### Records shown
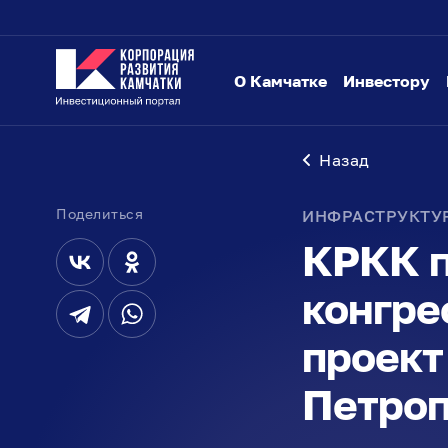
О Камчатке
Инвестору
Назад
Поделиться
ИНФРАСТРУКТУ
КРКК п
конгре
проект
Петроп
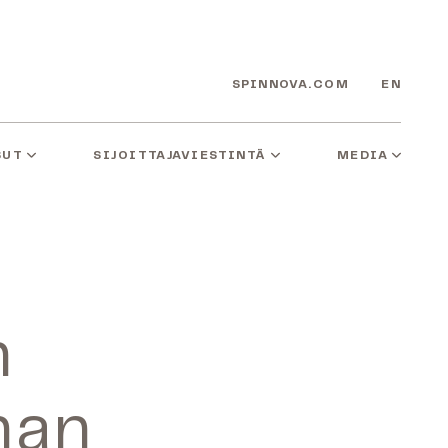
SPINNOVA.COM
EN
SUT
SIJOITTAJAVIESTINTÄ
MEDIA
n
nan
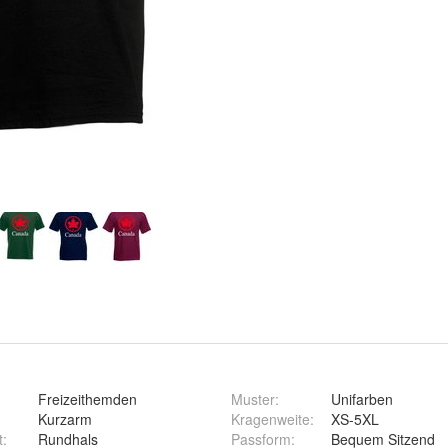
Freizeithemden
Muster
:
Unifarben
Kurzarm
Kragenweite
:
XS-5XL
t
:
Rundhals
Passform
:
Bequem Sitzend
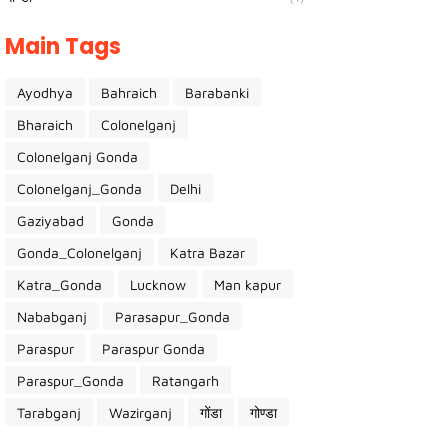
Main Tags
Ayodhya
Bahraich
Barabanki
Bharaich
Colonelganj
Colonelganj Gonda
Colonelganj_Gonda
Delhi
Gaziyabad
Gonda
Gonda_Colonelganj
Katra Bazar
Katra_Gonda
Lucknow
Man kapur
Nababganj
Parasapur_Gonda
Paraspur
Paraspur Gonda
Paraspur_Gonda
Ratangarh
Tarabganj
Wazirganj
गोंडा
गोण्डा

### Assigned task
Repeat each record exactly, with the pictures left out.

### Task solution
О Камчатке
Инвестору
Назад
Поделиться
ИНФРАСТРУКТУ
КРКК п
конгре
проект
Петроп
SPINNOVA.COM
EN
SUT
SIJOITTAJAVIESTINTÄ
MEDIA
n
nan
Freizeithemden
Muster
:
Unifarben
Kurzarm
Kragenweite
:
XS-5XL
t
:
Rundhals
Passform
:
Bequem Sitzend
Main Tags
Ayodhya
Bahraich
Barabanki
Bharaich
Colonelganj
Colonelganj Gonda
Colonelganj_Gonda
Delhi
Gaziyabad
Gonda
Gonda_Colonelganj
Katra Bazar
Katra_Gonda
Lucknow
Man kapur
Nababganj
Parasapur_Gonda
Paraspur
Paraspur Gonda
Paraspur_Gonda
Ratangarh
Tarabganj
Wazirganj
गोंडा
गोण्डा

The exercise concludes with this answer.